Semicubic cages and small graphs of even girth from voltage graphs

TL;DR

This paper introduces new methods to construct semicubic graphs with even girth and small order, using generalized cage gluing and voltage graph techniques, producing infinite families with optimal properties for certain girths.

Contribution

It presents novel construction techniques for semicubic graphs of even girth, including voltage graph methods over cyclic groups, expanding known families and bounds.

Findings

Constructed infinite families of semicubic graphs for girths 6, 8, 10, 12.

Produced graphs with optimal known bounds for girths 10 and 12.

Included unique cages for girths 6 and 8 when m=3.

Abstract

An \emph{$(3,m;g)$ semicubic graph} is a graph in which all vertices have degrees either $3$ or $m$ and fixed girth $g$. In this paper, we construct families of semicubic graphs of even girth and small order using two different techniques. The first technique generalizes a previous construction which glues cubic cages of girth $g$ together at remote vertices (vertices at distance at least $g/2$). The second technique, the main content of this paper, produces bipartite semicubic $(3,m; g)$-graphs with fixed even girth $g = 4t$ or $4t+2$ using voltage graphs over $\mathbb{Z}_{m}$. When $g = 4t+2$, the graphs have two vertices of degree $m$, while when $g = 4t$ they have exactly three vertices of degree $m$ (the remaining vertices are of degree $3$ in both cases).
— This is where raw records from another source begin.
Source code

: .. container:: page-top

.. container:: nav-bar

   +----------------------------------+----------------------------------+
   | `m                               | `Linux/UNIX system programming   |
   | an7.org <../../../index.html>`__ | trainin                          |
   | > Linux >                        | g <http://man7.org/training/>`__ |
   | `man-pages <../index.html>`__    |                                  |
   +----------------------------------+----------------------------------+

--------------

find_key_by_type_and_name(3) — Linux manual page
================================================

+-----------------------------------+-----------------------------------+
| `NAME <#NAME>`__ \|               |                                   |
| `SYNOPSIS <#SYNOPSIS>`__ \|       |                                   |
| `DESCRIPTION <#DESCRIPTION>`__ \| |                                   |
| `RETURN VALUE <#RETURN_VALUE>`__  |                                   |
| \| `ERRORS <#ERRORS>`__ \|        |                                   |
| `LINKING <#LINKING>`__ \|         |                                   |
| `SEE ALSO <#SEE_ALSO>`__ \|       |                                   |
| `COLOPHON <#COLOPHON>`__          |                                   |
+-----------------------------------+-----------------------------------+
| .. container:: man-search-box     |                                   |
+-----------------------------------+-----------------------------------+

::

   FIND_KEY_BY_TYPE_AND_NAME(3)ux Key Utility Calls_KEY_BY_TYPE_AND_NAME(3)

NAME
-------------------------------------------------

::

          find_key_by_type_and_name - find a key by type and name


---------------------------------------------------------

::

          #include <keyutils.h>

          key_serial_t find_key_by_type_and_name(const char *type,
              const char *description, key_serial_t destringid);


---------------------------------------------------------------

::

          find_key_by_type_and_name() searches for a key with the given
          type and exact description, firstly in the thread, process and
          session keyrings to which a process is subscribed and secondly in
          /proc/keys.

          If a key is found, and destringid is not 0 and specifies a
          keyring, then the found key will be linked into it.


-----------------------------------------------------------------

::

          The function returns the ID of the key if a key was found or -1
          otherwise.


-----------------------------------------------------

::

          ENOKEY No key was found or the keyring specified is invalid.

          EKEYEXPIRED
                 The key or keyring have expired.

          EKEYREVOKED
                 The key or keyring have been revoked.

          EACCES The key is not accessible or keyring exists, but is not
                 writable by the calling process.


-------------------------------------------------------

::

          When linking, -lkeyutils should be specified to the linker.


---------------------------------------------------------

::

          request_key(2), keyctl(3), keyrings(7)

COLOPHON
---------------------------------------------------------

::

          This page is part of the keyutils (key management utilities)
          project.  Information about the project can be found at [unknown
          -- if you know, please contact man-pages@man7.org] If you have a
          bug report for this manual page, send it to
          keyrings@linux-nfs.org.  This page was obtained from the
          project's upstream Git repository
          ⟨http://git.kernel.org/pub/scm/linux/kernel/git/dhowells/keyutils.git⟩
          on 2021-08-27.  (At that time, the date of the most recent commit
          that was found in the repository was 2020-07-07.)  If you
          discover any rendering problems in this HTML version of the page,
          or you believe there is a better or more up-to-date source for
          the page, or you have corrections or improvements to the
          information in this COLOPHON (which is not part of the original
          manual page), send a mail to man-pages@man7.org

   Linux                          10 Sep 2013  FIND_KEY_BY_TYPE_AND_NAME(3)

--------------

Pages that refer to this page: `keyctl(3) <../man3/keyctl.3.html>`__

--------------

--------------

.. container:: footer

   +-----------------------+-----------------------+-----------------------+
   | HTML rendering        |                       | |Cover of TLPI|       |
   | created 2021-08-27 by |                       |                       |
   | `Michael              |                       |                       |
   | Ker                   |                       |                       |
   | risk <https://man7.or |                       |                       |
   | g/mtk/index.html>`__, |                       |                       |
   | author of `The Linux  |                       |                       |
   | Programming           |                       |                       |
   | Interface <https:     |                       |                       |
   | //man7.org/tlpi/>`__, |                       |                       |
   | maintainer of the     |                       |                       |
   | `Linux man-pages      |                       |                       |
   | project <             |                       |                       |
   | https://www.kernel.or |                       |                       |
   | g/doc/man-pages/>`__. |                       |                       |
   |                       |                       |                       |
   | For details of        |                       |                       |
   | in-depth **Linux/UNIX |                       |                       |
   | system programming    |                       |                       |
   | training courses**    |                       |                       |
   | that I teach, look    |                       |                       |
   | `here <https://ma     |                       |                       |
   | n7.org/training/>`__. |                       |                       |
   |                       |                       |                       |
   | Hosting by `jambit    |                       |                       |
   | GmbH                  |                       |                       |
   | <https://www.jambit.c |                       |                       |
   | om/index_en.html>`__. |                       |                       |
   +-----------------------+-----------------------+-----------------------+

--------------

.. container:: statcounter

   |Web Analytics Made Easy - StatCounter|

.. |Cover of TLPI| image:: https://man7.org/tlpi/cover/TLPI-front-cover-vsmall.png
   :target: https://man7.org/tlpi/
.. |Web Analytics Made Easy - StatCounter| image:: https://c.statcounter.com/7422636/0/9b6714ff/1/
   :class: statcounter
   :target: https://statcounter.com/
Specifically, we describe infinite families of semicubic graphs $(3,m; g)$ for $g = \{6, 8, 10, 12\}$ for infinitely many values of $m$. The cases $g = \{6,8\}$ include the unique $6$-cage and the unique $8$-cage when $m = 3$. The families obtained in this paper for girth $g=\{10,12\}$ include examples with the best known bounds for semicubic graphs $(3,m; g)$